A replica cluster can have the same architecture as the primary cluster.
Instead of a primary instance, a replica cluster has a **designated
primary** instance, which is a standby server with an arbitrary number
of cascading standby servers in streaming replication (symmetric
architecture).

The designated primary can be promoted at any time, transforming the
replica cluster into a primary cluster capable of accepting write
connections. This is typically triggered by:

- **Human decision:** You choose to make the other PostgreSQL cluster
  (or the entire Kubernetes cluster) the primary. To avoid data loss and
  ensure that the former primary can follow without being re-cloned
  (especially with large data sets), you first demote the current
  primary, then promote the designated primary using the API provided by
  CloudNativePG.

- **Unexpected failure:** If the entire Kubernetes cluster fails, you
  might experience data loss, but you need to fail over to the other
  Kubernetes cluster by promoting the PostgreSQL replica cluster.

..  Warning::
   CloudNativePG cannot perform any cross-cluster automated failover, as it does not have authority beyond a single Kubernetes cluster. Such operations must be performed manually or delegated to a multi-cluster/federated cluster-aware authority. 　

..  Note::
   CloudNativePG allows you to control the distributed topology via declarative configuration, enabling you to automate these procedures as part of your Infrastructure as Code (IaC) process, including GitOps. 　

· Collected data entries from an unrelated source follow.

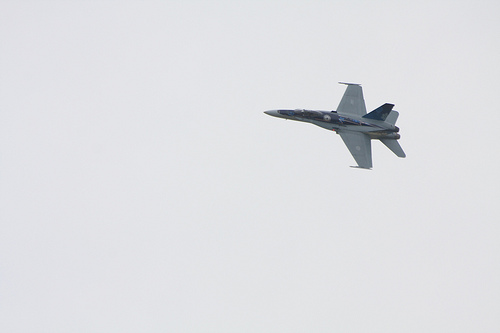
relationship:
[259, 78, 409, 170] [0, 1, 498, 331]
aircraft in sky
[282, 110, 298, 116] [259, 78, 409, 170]
cockpit on aircraft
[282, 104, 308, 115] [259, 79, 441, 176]
cockpit on aircraft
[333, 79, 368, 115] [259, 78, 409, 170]
wing of aircraft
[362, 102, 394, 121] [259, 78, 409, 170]
tail fin on aircraft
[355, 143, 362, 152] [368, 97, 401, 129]
design on wing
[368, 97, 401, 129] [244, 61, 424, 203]
wing on aircraft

In the example above, the designated primary receives WAL updates via
streaming replication (``primary_conninfo`` ). As a fallback, it can
retrieve WAL segments from an object store using file-based WAL
shipping—for instance, with the Barman Cloud plugin through
``restore_command`` and ``barman-cloud-wal-restore`` .

CloudNativePG allows you to define topologies with multiple replica
clusters. You can also define replica clusters with a lower number of
replicas, and then increase this number when the cluster is promoted to
primary.

..  Note::
   Please refer to the  :ref:`Replica Clusters <Replica Clusters>`  for more detailed information on how physical replica clusters operate and how to define a distributed topology with read-only clusters across different Kubernetes clusters. This approach can significantly enhance your global disaster recovery and high availability (HA) strategy.